## [Written task]
For the records that follow, return only the count of lines containing the string "background".

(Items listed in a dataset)
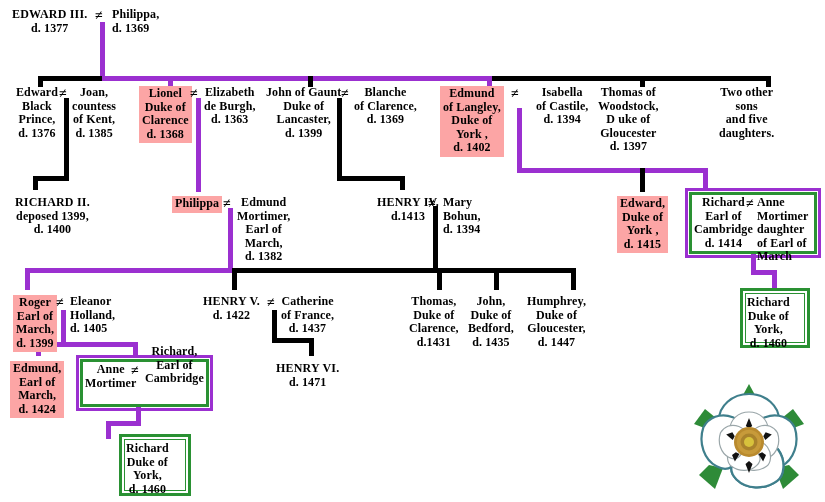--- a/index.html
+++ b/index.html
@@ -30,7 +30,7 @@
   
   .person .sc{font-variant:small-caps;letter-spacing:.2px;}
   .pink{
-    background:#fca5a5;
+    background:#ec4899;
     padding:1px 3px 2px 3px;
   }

## [Result for this task]
2